[Extracted records]
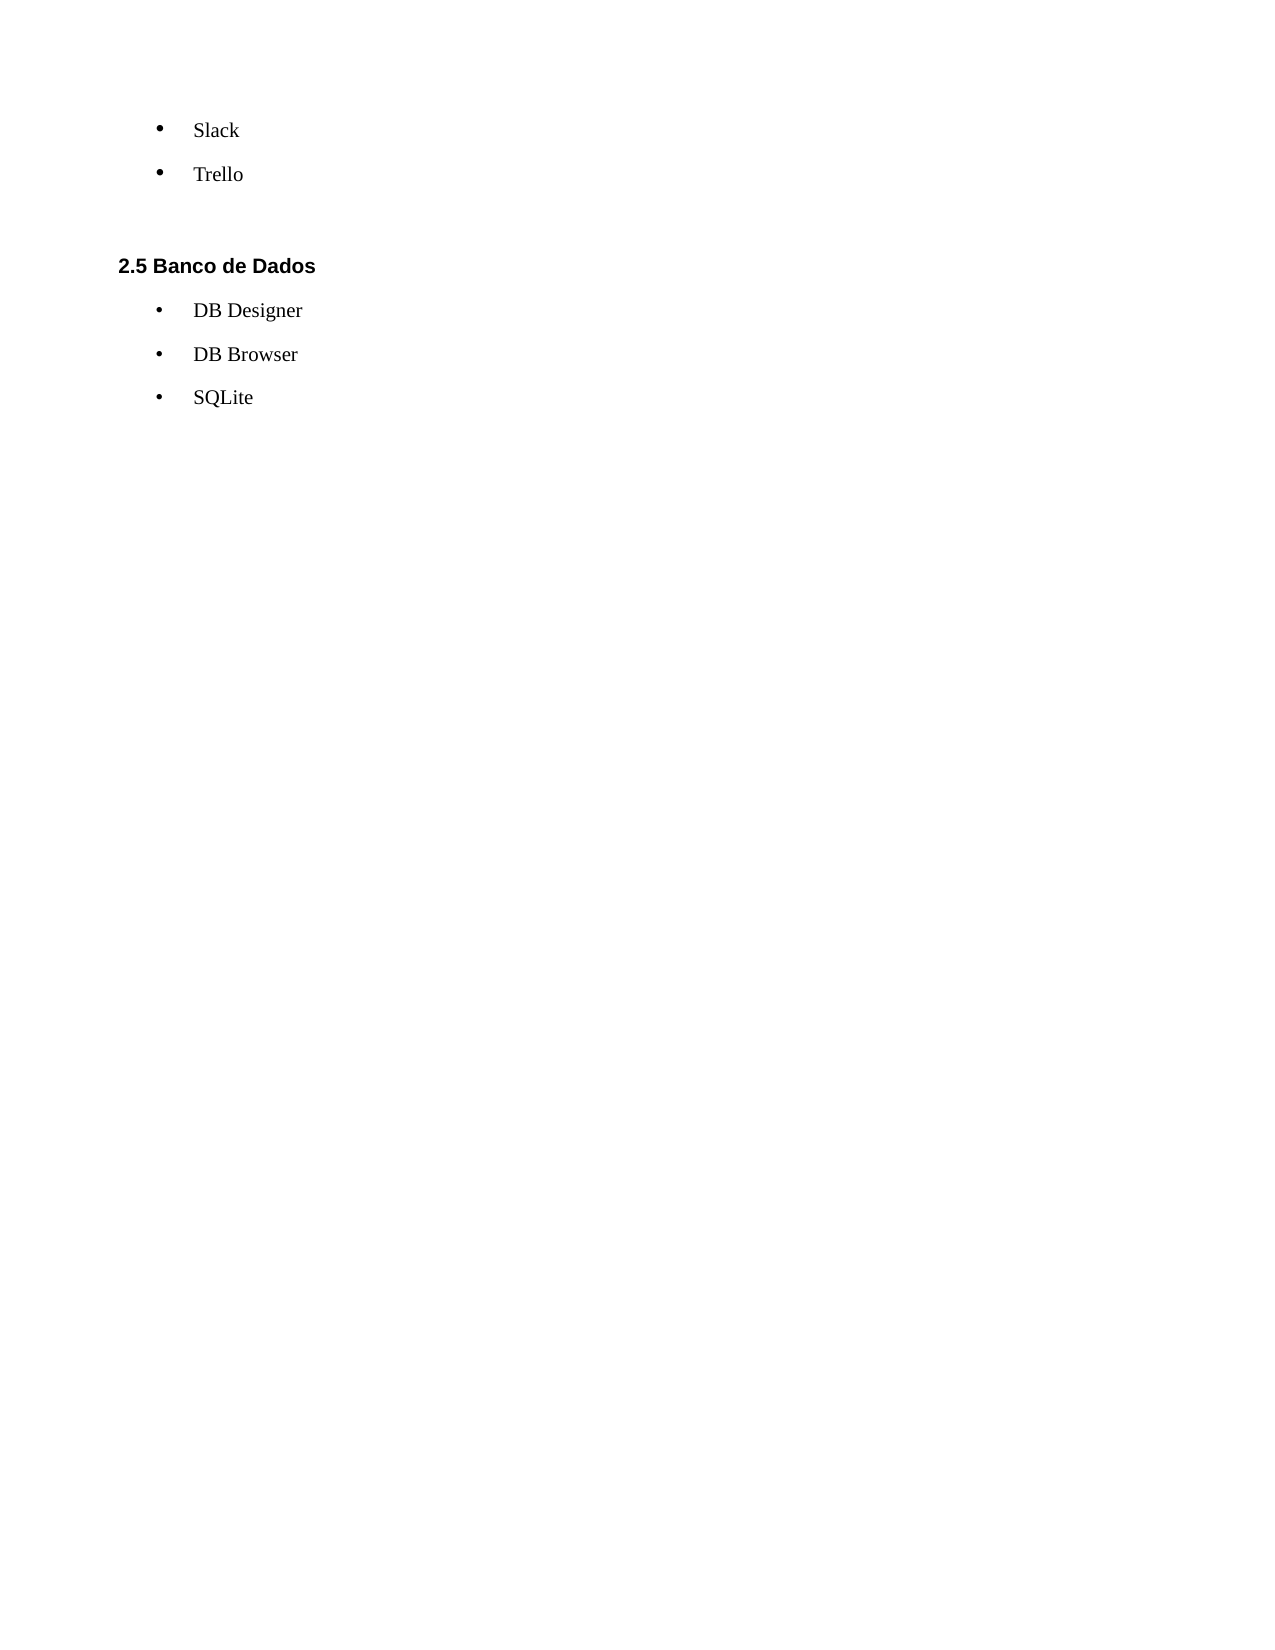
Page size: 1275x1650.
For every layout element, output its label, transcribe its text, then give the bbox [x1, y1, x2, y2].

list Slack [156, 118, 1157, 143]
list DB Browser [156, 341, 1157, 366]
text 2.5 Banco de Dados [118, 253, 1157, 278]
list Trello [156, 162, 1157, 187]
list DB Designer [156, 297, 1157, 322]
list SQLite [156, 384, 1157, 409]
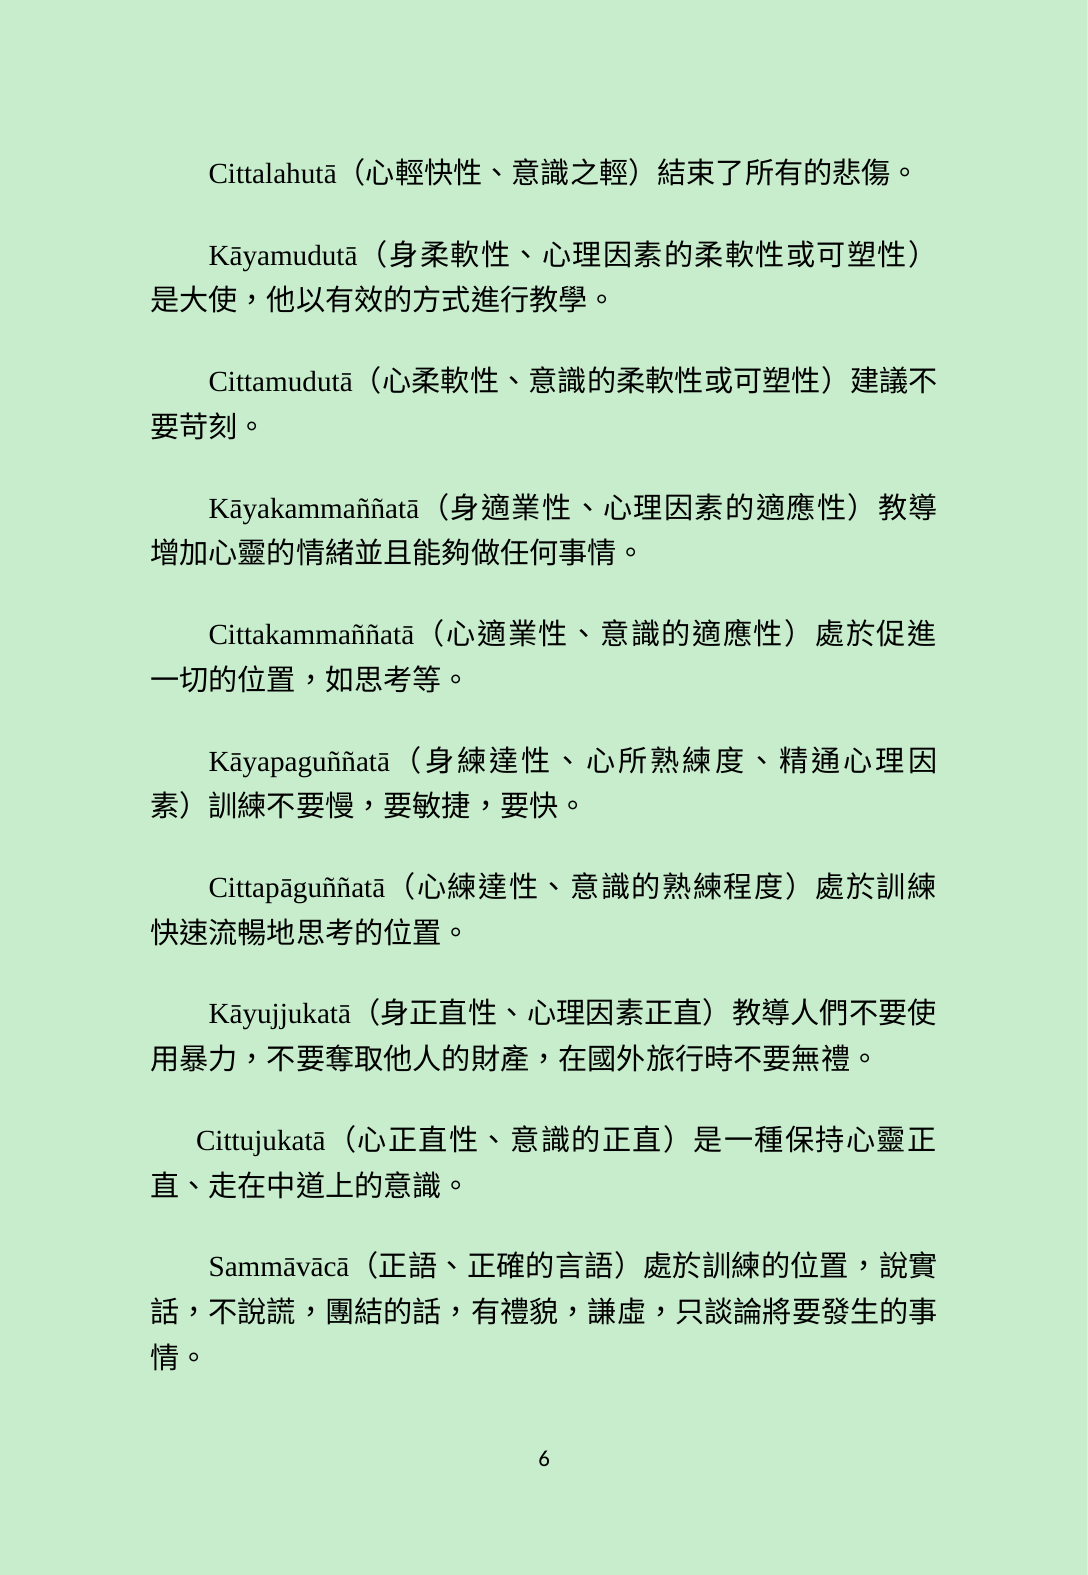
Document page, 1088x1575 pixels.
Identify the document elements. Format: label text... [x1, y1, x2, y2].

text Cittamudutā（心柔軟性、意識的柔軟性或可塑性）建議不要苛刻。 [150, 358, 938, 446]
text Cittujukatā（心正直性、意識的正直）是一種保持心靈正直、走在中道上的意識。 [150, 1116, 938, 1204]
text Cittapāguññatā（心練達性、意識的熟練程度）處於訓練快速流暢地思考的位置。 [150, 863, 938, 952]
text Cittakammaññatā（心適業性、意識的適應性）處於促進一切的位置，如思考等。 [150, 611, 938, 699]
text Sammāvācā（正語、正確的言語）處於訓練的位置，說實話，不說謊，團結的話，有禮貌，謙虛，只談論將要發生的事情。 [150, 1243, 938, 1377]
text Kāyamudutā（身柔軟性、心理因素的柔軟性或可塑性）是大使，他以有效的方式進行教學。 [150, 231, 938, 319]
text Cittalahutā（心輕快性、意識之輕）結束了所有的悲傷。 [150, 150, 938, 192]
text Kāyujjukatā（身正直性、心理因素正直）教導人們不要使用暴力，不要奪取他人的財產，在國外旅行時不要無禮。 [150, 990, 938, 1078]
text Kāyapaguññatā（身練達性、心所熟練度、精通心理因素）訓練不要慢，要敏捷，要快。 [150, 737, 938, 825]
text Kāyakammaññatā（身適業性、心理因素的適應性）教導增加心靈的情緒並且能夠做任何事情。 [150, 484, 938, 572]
--
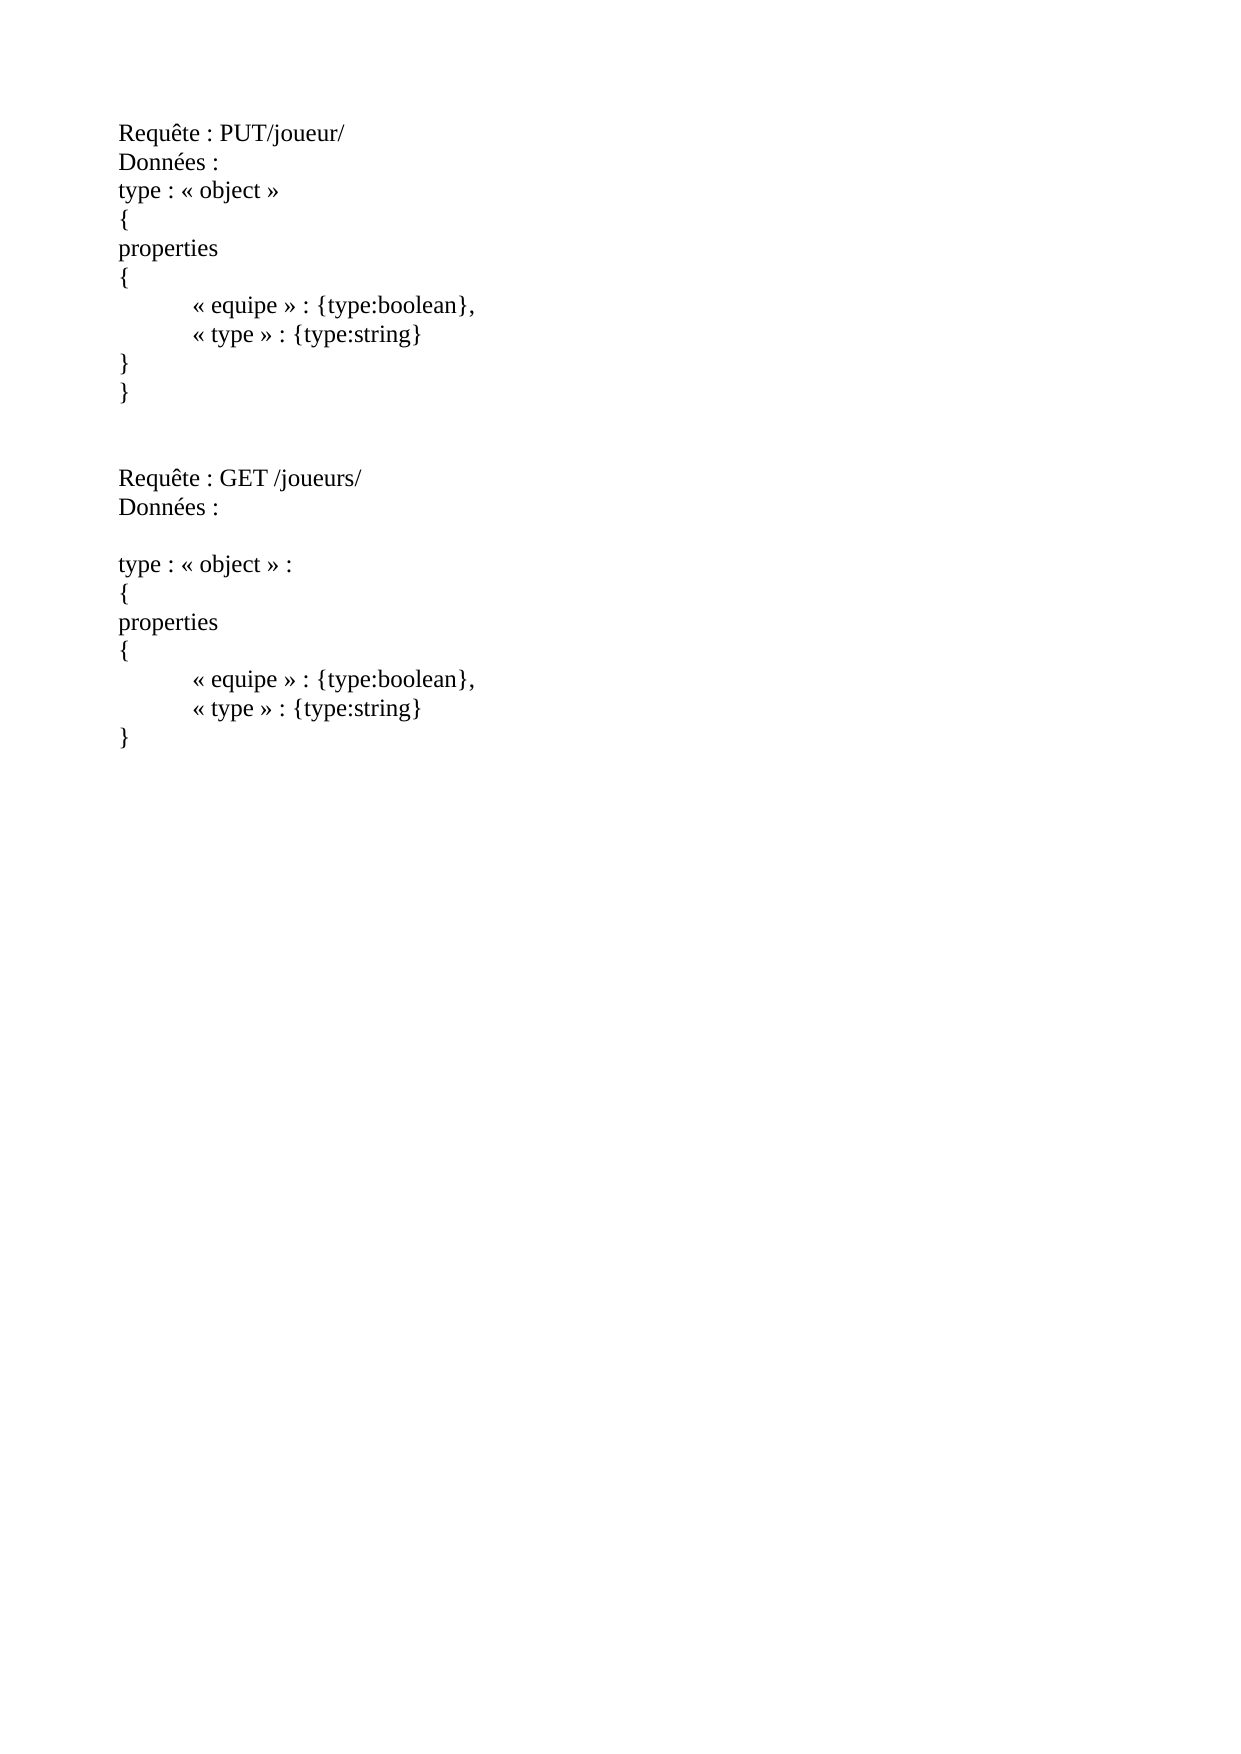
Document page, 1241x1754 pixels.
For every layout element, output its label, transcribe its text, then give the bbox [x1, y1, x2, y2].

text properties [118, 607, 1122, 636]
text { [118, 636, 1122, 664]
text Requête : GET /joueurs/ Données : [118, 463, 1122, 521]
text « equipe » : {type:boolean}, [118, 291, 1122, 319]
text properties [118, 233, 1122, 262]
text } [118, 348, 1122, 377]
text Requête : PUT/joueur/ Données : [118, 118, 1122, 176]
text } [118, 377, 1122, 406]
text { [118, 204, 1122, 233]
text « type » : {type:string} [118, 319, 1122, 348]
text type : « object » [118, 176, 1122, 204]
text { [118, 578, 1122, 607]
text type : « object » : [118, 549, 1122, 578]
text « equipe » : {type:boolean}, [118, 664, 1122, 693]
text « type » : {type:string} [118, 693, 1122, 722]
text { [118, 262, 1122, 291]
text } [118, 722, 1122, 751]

EXERCISE BRIEF:
Rewrite as a JSON list of strings the lines from the one containing "Page size: 1275x1650." through the one containing "list SQLite [156, 384, 1157, 409]", one string per line with blank lines left out.

ANSWER TO THIS EXERCISE:
[
  "Page size: 1275x1650.",
  "For every layout element, output its label, transcribe its text, then give the bbox [x1, y1, x2, y2].",
  "list Slack [156, 118, 1157, 143]",
  "list DB Browser [156, 341, 1157, 366]",
  "text 2.5 Banco de Dados [118, 253, 1157, 278]",
  "list Trello [156, 162, 1157, 187]",
  "list DB Designer [156, 297, 1157, 322]",
  "list SQLite [156, 384, 1157, 409]"
]